Acht Fälle habe man seit Mai mit den noch sehr bescheidenen Ressourcen bearbeiten können. "Fünf davon haben wir mit Erfolg abgeschlossen, drei sind fast beendet. Auch hier deutet aber alles auf Erfolg", sagt er. Bedauerlich sei, dass bei akuten Fällen nicht schnell reagiert werden könne. "Bis Februar sind unsere Kapazitäten voll ausgereizt", auch eine Warteliste gebe es schon.
Laut Rütsche wäre es sinnvoll, eine volle Personalstelle zu haben, "die wir auf einen Mann und eine Frau verteilen könnten". Dann wäre auch eine Gruppenarbeit und eine geschlechterspezifische Beratung möglich. Auch wenn das Gros der Klienten erfahrungsgemäß Jungen sind.
Beratungsbedarf für jährlich mindestens 70 bis 80 Fälle gibt es nach Schätzung der Fachleute im Kreis. Diese basiert auf Erfahrungen des Rems-Murr-Kreises. Dort wird seit 1997 in der Anlaufstelle gegen Gewalt und sexuellen Missbrauch mit den Tätern gearbeitet.
Die Jugendlichen werden in einer Art Schocktherapie mit ihren Taten konfrontiert. Dabei wird die Tat jeweils en detail rekonstruiert, das Warum des Verhaltens ergründet und als Ergebnis eine Alternative zu dem bestehenden Verhaltensmuster entwickelt. Wenn ein Mädchen beispielsweise mit einem Jungen zum Rauchen in ein Gebüsch gehe, sei dies keine Einladung zu einer sexuellen Handlung. Dies müsse klar und akzeptiert werden.
Die Fälle, die den Stellwerk-Fachberater Stefan Vaihinger bisher beschäftigt haben, reichen vom Grapschen bis zu exhibitionistischen Handlungen, die der betroffene Jugendliche anfangs als Versehen dargestellt habe. "Mit der schlimmsten Form des Missbrauchs, der Vergewaltigung, sind wir noch nicht konfrontiert worden", sagt Obele. Auch dies sei aber wohl nur ein Frage der Zeit.
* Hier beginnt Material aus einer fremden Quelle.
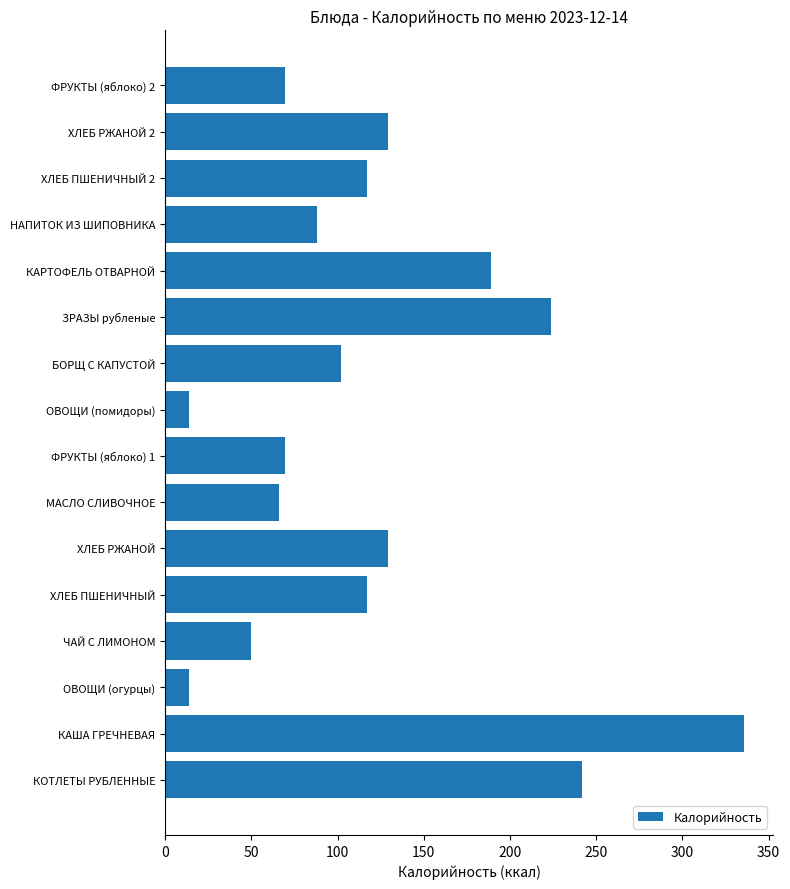

What is the change in value from ЧАЙ С ЛИМОНОМ to НАПИТОК ИЗ ШИПОВНИКА?

+38.7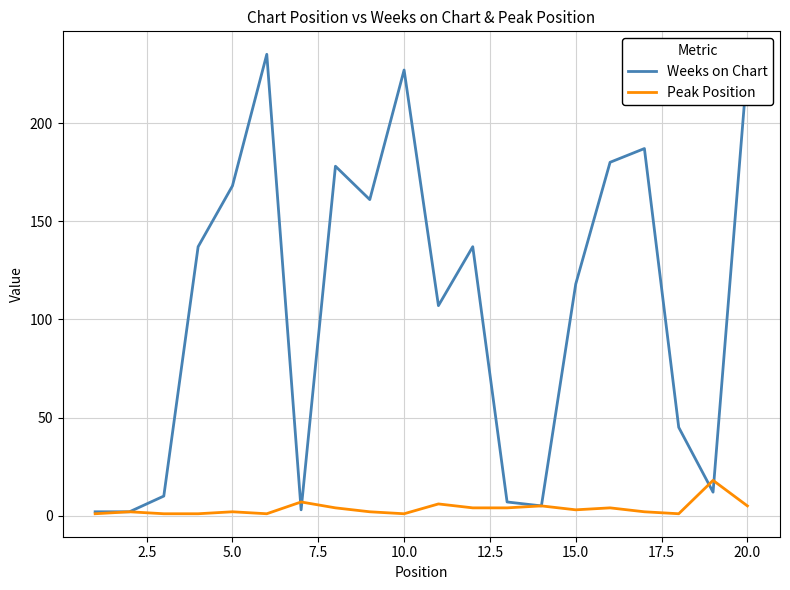

Which series has the widest spread of values?

Weeks on Chart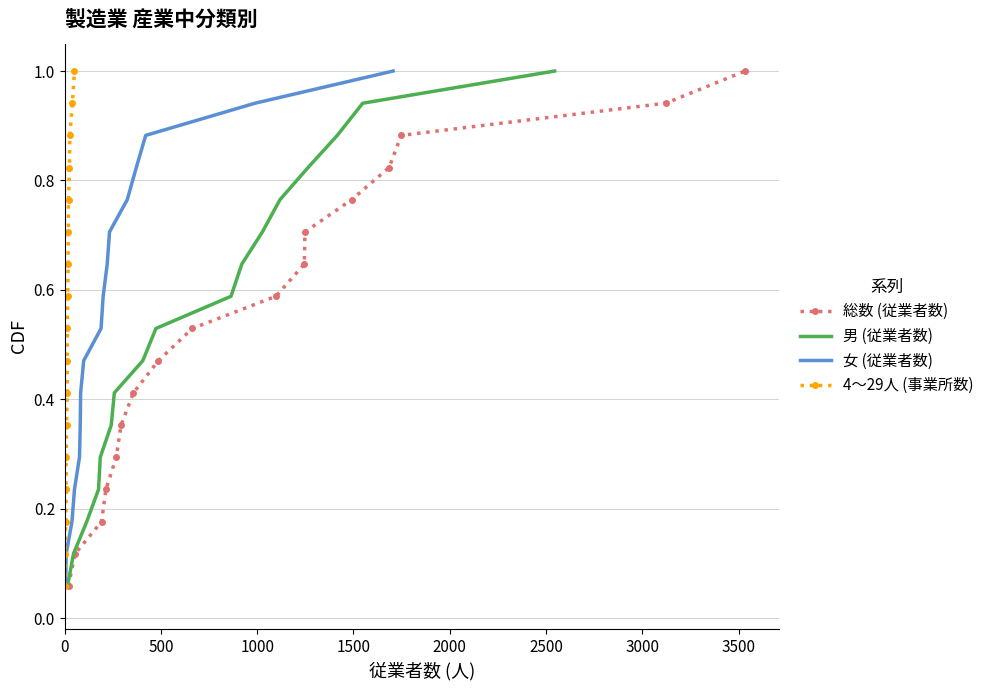

At how many categories does at least one series exceed 0?

17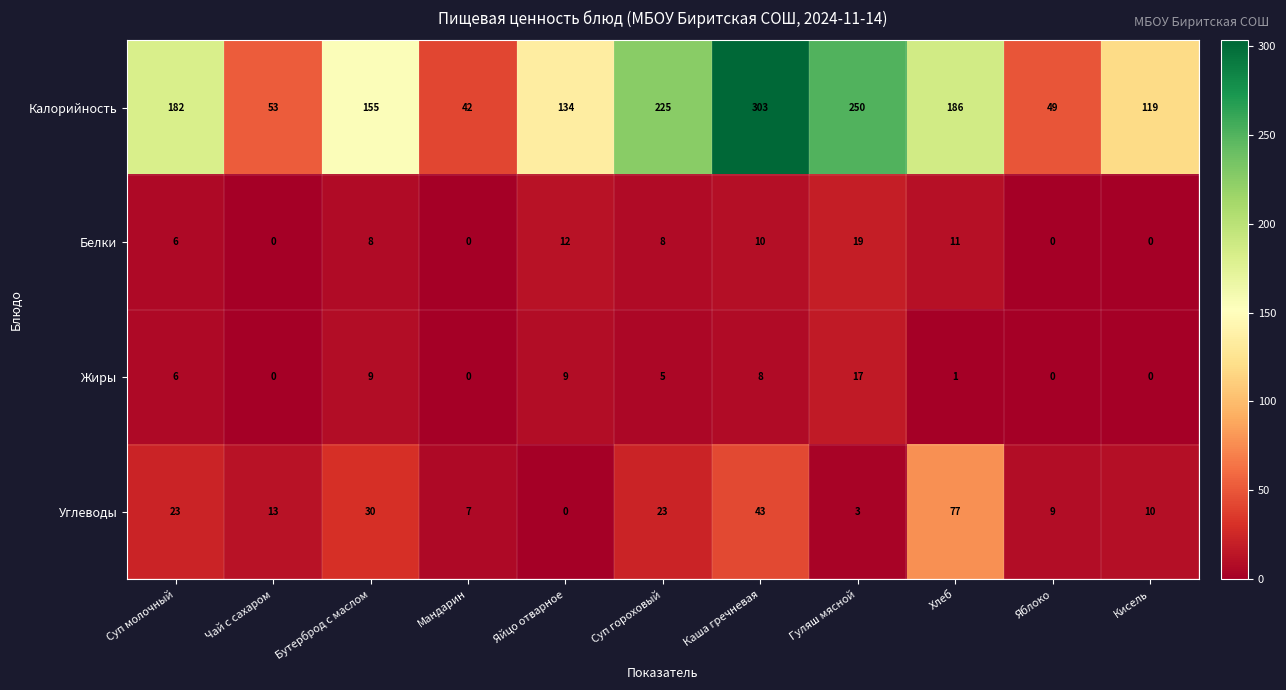

Where does the Калорийность series first go above 155?

Суп молочный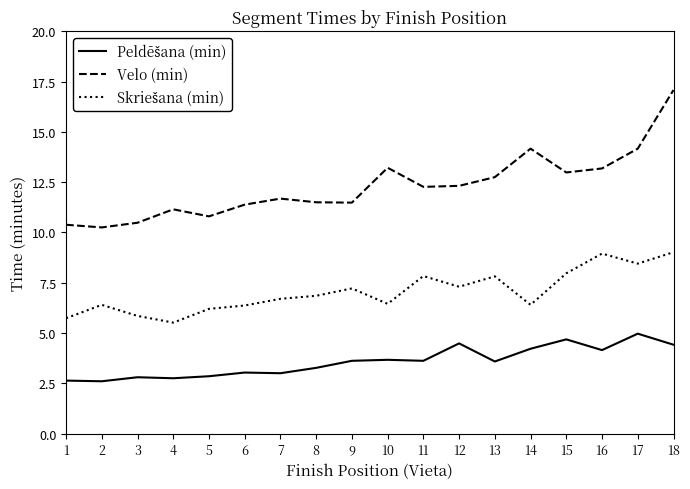

True or false: Velo (min) has a value of 19.9 at 10.

False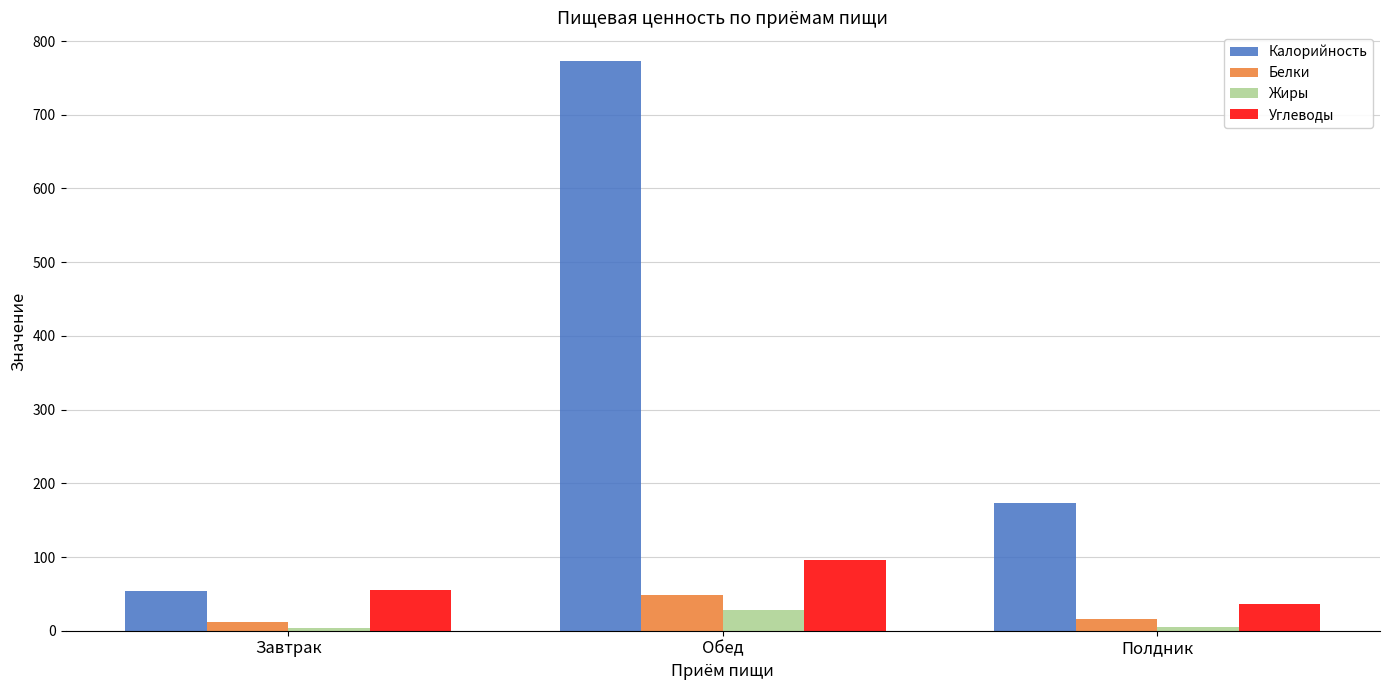

At how many categories does at least one series exceed 155?

2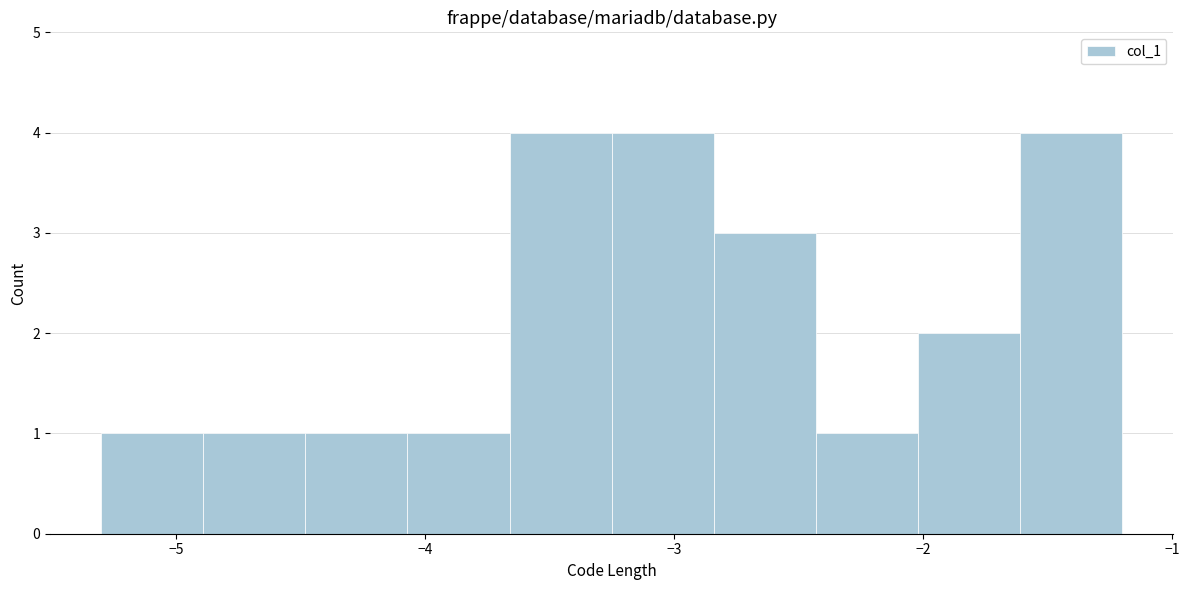

Reading left to right, transcribe this chart: for each bar, give the range it covers on the x-axis and its height. Neither the bar edges nor the heights are printed on the chart, so give them approximately, as read against the axes.

-5.30 to -4.89: 1
-4.89 to -4.48: 1
-4.48 to -4.07: 1
-4.07 to -3.66: 1
-3.66 to -3.25: 4
-3.25 to -2.84: 4
-2.84 to -2.43: 3
-2.43 to -2.02: 1
-2.02 to -1.61: 2
-1.61 to -1.20: 4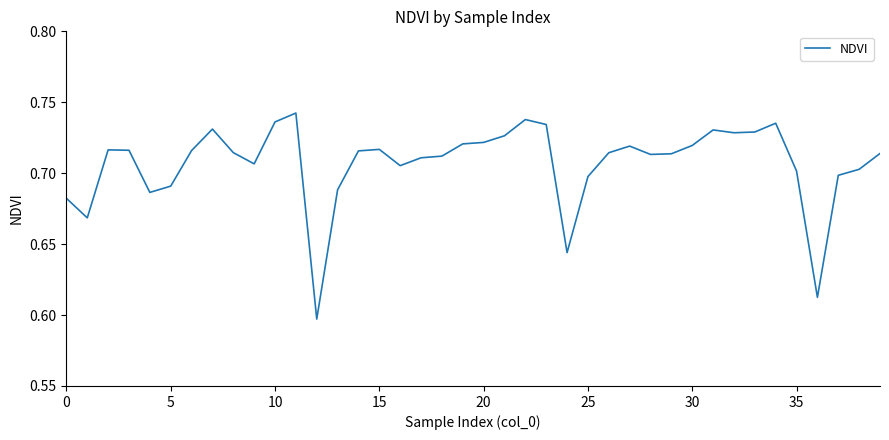

The chart shows a value of 0.4 at 35. True or false?

False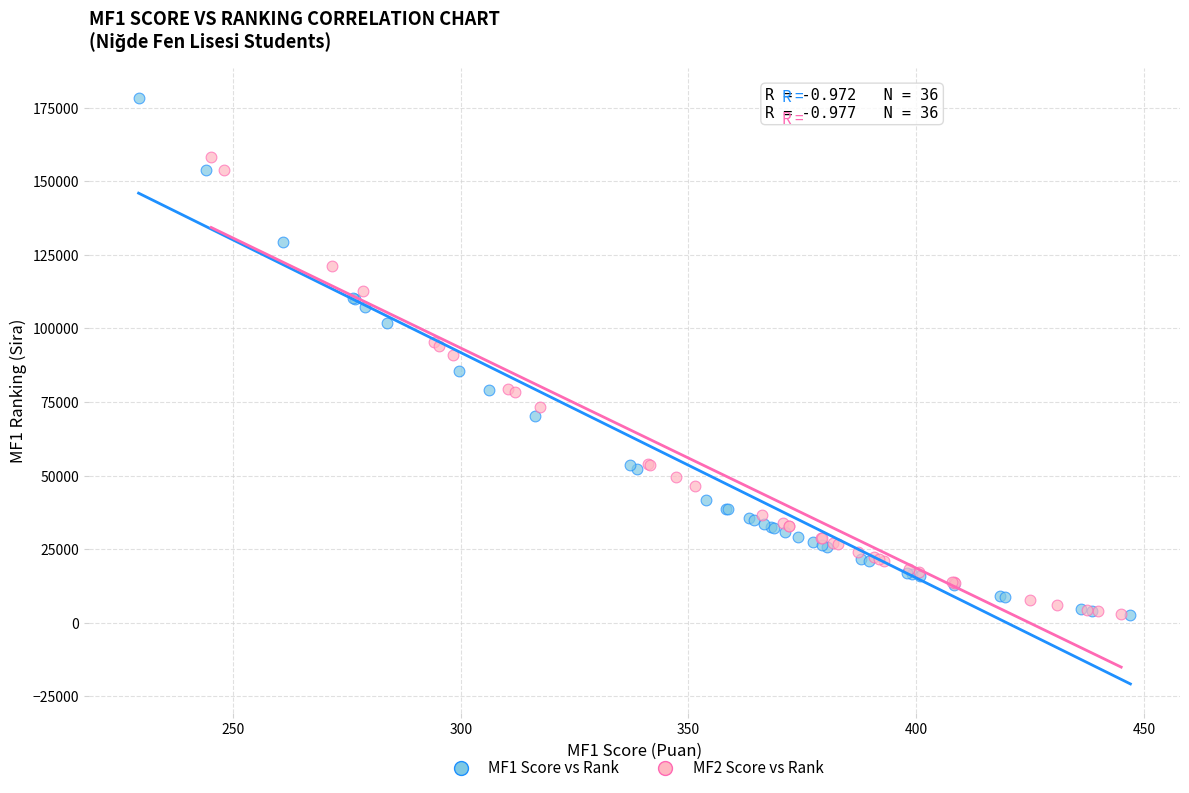

Which series contains the highest Y value?

MF1 Score vs Rank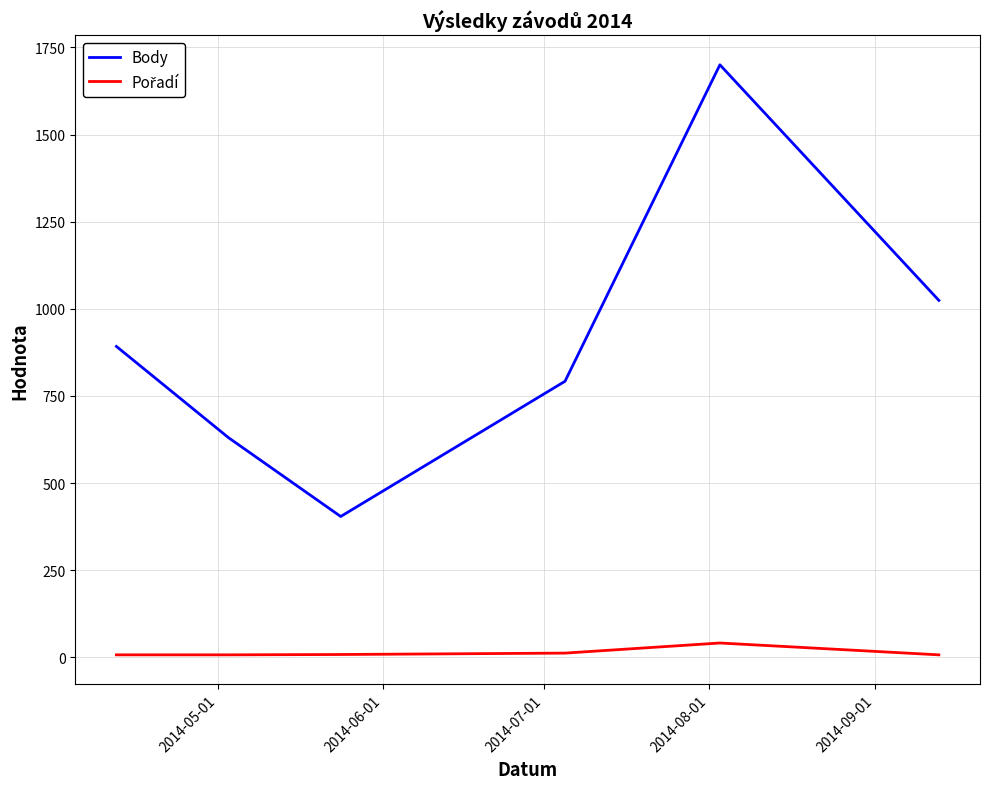

What is the minimum value shown in the chart?

7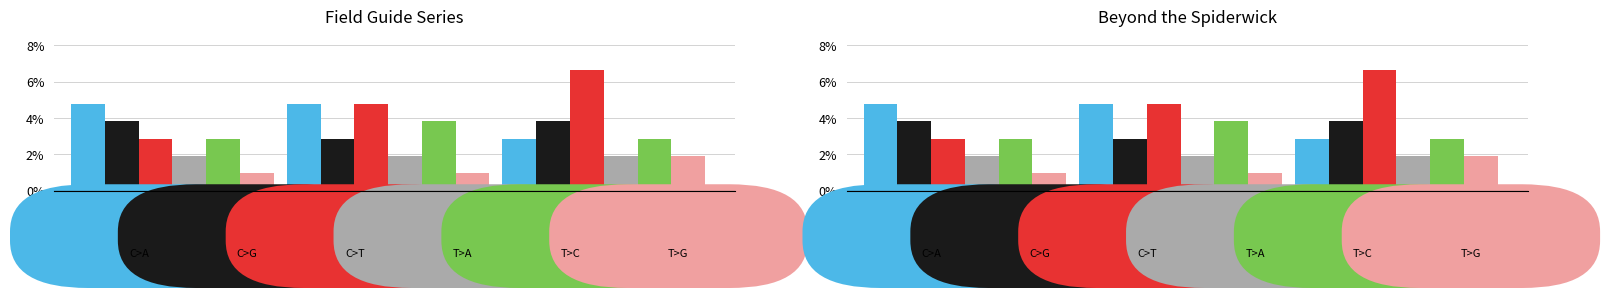

Is it true that T>A equals 1 at Giant Problem?

False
Das Ergebnis ihrer Arbeit will die Fachstelle dem Kreistag im Herbst 2011 vorstellen. Mit der Hoffnung, danach mit einem höheren Zuschuss personell aufstocken zu können und noch mehr Weichen für junge Menschen positiv zu stellen, die ihre Grenzen bisher nicht kennen.